- [Aufgabe 1]
Übersetze aus dem Text über den ESC in Kiew den Satz „Und das stimmte auf gewisse Weise sogar." ins Englische.
- [Aufgabe 2]
Benenne im Text über den ESC in Kiew „Sender" in „Fernsehsender" um und gib dabei den Abschnitt zwischen „Und das stimmte" und „in Vergessenheit geraten." wieder, beide eingeschlossen.

- [Gezeigter Text]
* * * * * * * * *

Europa Kiew wollte diesen Eurovision Song Contest unbedingt – und hat sich nun für das europäische Pop-Event fein gemacht

Eine Farbe fehlt am Regenbogen – kein Platz! Foto: Zuma Press/imago

Aus Kiew Jan Feddersen

Die Stiefmütterchenrabatten leuchten frisch. In Gelb und in Blau, in den ukrainische Nationalfarben. Überall, scheint es, hängen Flaggen Europas. Das ist schon mal ein Unterschied zu dem Frankreich, von dem Marine Le Pen träumte, oder dem, was im Großbritannien Theresa Mays erwünscht ist: Europa – buchstabiert wie EU. Die floralen Stadtdekorationen verweisen stets auf eine Marke: „Eurovision“. Ob auf dem Maidan, dem zentralen Platz, an tausend anderen Stellen oder gar auf dem Prachtboulevard der Kreschatik-Straße, auf dem sogar eine ESC-Flaniermeile mit Bühnen und Jahrmarktsständen aufgebaut wurde: Es ist unvermeidlich, die Werbetafeln und Zeichen des „Hier wird es-sein“ zu sehen.

Wäre es nach den russischen Nachbarn gegangen, hätte diese Stadt niemals den prestigeträchtigen Eurovision Song Contest abhalten dürfen. Kaum hatte die ukrainische Sängerin Jamala im vorigen Jahr in Stockholm den ESC gewonnen, hieß es aus Moskau, der eigene Sänger, Sergej Lazarev – der immerhin Dritter wurde – sei der eigentliche Sieger, außerdem sei die Sicherheitslage in der Ukraine schwer bedürftig, und auch finan­ziell sei das ganze Ding nicht zu stemmen.

Und das stimmte auf gewisse Weise sogar. Beim ESC-verantwortlichen Sender standen bis vor vier Monaten nicht einmal die Manager des Projekts fest, weil deren Vorgängercrews gefeuert wurden. Die geldlichen Fragen waren auch nicht geklärt, die Summen jedenfalls werden die TV-, Kommunal- und andere Budgets noch einige Zeit als zu tilgende Schulden mit sich schleppen. Aber, so heißt es aus dem ukrainischen Fernsehen: Wir wollten den ESC und wir wollten ihn jetzt, wir hatten im Blick, dass Kämpfe rund um den Maidan um unsere Freiheit nicht in Vergessenheit geraten.

* * * * * * * * *

- [Auszüge der Auflistung]
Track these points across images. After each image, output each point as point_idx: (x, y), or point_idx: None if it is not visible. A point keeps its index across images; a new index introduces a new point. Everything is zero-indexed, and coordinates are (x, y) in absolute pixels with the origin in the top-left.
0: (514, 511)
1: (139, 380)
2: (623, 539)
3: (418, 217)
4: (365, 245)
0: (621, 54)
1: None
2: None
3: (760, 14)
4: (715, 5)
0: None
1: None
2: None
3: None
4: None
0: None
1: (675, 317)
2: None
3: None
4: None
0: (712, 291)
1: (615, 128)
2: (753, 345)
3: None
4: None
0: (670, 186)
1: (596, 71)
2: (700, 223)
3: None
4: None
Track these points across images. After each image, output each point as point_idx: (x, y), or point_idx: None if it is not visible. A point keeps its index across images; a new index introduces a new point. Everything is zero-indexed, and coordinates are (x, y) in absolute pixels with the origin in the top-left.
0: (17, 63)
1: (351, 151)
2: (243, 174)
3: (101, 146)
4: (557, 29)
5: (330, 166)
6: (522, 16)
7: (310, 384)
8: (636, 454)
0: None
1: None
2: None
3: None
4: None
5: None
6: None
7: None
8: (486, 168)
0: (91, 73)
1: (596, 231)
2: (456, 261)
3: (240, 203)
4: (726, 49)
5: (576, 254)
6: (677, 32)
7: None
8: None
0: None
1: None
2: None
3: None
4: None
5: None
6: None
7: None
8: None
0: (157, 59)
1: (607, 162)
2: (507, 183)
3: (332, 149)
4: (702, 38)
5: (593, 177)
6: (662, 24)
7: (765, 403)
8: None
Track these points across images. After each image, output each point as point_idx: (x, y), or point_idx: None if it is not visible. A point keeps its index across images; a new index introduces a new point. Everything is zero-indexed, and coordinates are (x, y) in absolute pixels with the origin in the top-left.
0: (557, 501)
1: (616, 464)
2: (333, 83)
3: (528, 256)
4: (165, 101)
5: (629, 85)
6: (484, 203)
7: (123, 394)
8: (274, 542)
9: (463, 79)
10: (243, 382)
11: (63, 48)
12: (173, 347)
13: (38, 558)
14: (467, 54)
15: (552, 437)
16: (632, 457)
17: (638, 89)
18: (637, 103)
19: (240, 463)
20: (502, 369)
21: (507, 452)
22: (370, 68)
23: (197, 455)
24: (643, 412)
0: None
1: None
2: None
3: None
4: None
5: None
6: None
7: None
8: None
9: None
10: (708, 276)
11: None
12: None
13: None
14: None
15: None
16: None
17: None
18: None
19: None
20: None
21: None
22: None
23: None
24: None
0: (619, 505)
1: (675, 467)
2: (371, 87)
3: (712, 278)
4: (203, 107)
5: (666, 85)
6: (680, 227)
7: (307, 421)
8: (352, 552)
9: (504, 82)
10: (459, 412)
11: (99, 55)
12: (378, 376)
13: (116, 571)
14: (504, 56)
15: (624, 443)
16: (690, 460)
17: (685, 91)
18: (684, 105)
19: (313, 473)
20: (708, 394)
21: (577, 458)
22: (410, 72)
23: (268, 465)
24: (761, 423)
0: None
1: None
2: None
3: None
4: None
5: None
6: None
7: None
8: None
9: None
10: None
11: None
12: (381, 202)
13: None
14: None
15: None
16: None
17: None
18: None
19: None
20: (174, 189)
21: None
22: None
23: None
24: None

* * * * * * * * *

- [Antwort 1]
And in a certain way, that was even true.

- [Antwort 2]
Und das stimmte auf gewisse Weise sogar. Beim ESC-verantwortlichen Fernsehsender standen bis vor vier Monaten nicht einmal die Manager des Projekts fest, weil deren Vorgängercrews gefeuert wurden. Die geldlichen Fragen waren auch nicht geklärt, die Summen jedenfalls werden die TV-, Kommunal- und andere Budgets noch einige Zeit als zu tilgende Schulden mit sich schleppen. Aber, so heißt es aus dem ukrainischen Fernsehen: Wir wollten den ESC und wir wollten ihn jetzt, wir hatten im Blick, dass Kämpfe rund um den Maidan um unsere Freiheit nicht in Vergessenheit geraten.